RECORD EXCERPTS: Begin

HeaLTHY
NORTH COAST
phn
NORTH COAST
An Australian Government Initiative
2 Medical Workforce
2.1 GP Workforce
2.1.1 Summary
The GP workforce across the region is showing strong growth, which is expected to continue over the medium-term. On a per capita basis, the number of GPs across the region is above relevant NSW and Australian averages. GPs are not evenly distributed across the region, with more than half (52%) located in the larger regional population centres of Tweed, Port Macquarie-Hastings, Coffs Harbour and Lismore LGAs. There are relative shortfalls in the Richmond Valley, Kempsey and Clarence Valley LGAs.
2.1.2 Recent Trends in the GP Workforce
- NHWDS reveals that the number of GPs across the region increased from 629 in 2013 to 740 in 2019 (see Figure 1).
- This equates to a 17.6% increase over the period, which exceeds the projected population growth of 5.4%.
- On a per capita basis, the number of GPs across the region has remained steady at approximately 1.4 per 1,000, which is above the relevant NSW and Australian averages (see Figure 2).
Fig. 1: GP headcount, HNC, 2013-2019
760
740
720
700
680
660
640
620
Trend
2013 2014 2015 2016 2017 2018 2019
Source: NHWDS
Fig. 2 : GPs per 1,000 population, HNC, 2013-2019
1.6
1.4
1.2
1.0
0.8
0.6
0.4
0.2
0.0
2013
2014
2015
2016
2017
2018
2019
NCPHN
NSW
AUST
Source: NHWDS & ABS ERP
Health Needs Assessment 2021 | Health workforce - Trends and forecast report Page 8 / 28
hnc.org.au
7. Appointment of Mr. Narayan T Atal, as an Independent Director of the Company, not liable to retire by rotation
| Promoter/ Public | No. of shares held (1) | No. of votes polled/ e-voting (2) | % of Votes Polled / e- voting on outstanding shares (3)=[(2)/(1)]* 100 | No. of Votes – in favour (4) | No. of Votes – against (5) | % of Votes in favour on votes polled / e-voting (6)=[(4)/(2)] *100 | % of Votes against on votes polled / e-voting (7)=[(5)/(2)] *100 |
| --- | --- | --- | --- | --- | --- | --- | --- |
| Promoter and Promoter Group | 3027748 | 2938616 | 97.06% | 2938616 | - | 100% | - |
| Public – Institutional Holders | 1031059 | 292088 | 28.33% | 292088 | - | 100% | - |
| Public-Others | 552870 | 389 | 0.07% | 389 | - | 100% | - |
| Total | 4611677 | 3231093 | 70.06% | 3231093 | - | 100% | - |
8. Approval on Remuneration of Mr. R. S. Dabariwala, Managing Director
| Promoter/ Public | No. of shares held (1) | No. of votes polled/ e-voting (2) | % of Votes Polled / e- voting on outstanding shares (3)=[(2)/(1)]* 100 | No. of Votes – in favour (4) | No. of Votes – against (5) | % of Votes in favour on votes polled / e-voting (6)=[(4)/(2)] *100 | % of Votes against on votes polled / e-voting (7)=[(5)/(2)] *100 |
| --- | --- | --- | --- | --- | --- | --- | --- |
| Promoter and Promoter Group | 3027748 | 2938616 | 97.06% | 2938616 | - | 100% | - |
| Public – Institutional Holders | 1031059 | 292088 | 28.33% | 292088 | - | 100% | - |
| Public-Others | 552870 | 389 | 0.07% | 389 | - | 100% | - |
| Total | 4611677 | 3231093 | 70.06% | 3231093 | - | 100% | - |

RECORD EXCERPTS: End

Lines from the top of the data above through the line with "2.1.1 Summary", both ends included: copy them exactly, nothing more.

HeaLTHY
NORTH COAST
phn
NORTH COAST
An Australian Government Initiative
2 Medical Workforce
2.1 GP Workforce
2.1.1 Summary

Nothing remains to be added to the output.